The Dow is going to begin weaker this morning, though crude oil penciled in new highs at $48.42/gallon today. When will the public begin to view crude oil as expensive again? Probably when gasoline prices cross $3.00/gallon.
This week's weather is wet and cool, but the farmers made some progress given the drier weather a week ago. Corn planting progress was 75% complete, at the highest end of trade idea. The eastern cornbelt remains challenged while the west and the north were full speed ahead. Spring wheat conditions are progressing with 89% complete, while the southern plains continues to receive good rainfall keeping the HRW crop in good shape. Bean plantings remain in line with recent averages at 36% complete, ahead of the five year average at 32%.
The soy complex opened higher and quickly rallied upward led by surging meal values that printed new contract highs for the move. Grains followed at a slower pace. There are no new announcements, stories or rumors other than chartists continuing to respond to technical considerations in terms of the higher price action.
SOY
The soy complex opened higher and the chart that had the most suggestive upside potential (meal) did indeed rally and post a new high for the move upward. July oilshare collapsed further as meal rallied against soyoil price action, breaking the 31% level to trade to .3080%. July crush strengthened further to 92c/bu. Bullspreading activity for beans took the July /Nov inverse back up to a 13 1/4c high bouncing off a 9c low for the move downward from overall highs of 28c. Oil spreads widened trading out to 58 pts for July /Dec soyoil spreads while the July /Dec meal spread inverted to stronger values at $7.50. All in all the price action again was firm illustrating why funds continue to own more bean and meal length.
GRAINS
Stronger soy complex price action created more short-covering in wheat, where the July contract traded past $4.80 triggering small buy-stops in the process.
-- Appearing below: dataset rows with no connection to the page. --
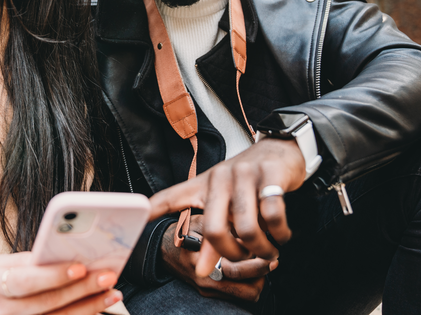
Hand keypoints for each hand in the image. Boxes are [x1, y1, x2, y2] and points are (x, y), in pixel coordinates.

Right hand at [0, 252, 121, 314]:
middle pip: (47, 303)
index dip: (54, 275)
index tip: (81, 267)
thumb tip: (67, 250)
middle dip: (81, 290)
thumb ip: (28, 261)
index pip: (26, 281)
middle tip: (108, 276)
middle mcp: (0, 313)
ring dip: (89, 307)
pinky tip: (96, 308)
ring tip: (111, 293)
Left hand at [150, 139, 306, 276]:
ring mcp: (246, 174)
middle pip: (214, 229)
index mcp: (203, 184)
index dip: (153, 209)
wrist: (280, 149)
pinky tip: (281, 235)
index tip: (139, 219)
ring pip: (247, 227)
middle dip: (231, 254)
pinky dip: (279, 233)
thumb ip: (210, 237)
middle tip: (245, 257)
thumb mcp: (225, 202)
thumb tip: (201, 271)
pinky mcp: (271, 175)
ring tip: (268, 250)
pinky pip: (273, 214)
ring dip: (261, 248)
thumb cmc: (247, 181)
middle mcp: (220, 177)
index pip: (172, 197)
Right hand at [159, 215, 277, 302]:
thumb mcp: (200, 221)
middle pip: (248, 289)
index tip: (269, 253)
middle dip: (263, 274)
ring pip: (247, 294)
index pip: (238, 271)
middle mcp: (207, 280)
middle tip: (272, 259)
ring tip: (259, 262)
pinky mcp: (210, 293)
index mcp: (203, 262)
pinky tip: (247, 266)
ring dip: (257, 280)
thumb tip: (249, 231)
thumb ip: (221, 226)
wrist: (163, 248)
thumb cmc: (183, 231)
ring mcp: (208, 289)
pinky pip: (238, 294)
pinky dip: (248, 282)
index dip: (258, 264)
Wheat gained against corn with the July wheat/corn spread trading up to 87 3/4c from lows at 80 1/4c. CBOT wheat values were stronger than KC. July corn setbacks were viewed as buying opportunities, while trade past key resistance of 3.95 set off more technical buying signals.
Fund recap
bot 3000 wheat
bot 4000 corn
bot 7000 beans
bot 3000 meal
bot 1000 soyoil
CLOSING COMMENTS
The markets have been firm all day as funds come back to buy more. Today does not feel like a "fall apart" day, as farmers sell into fund ownership. Those waiting for setbacks are now coming in to price something. If wanting to be short have to still pick the market that appears ready to always slide lower first to new lows which includes wheat and soyoil. For the others, think we hold onto our strong tone into day's end.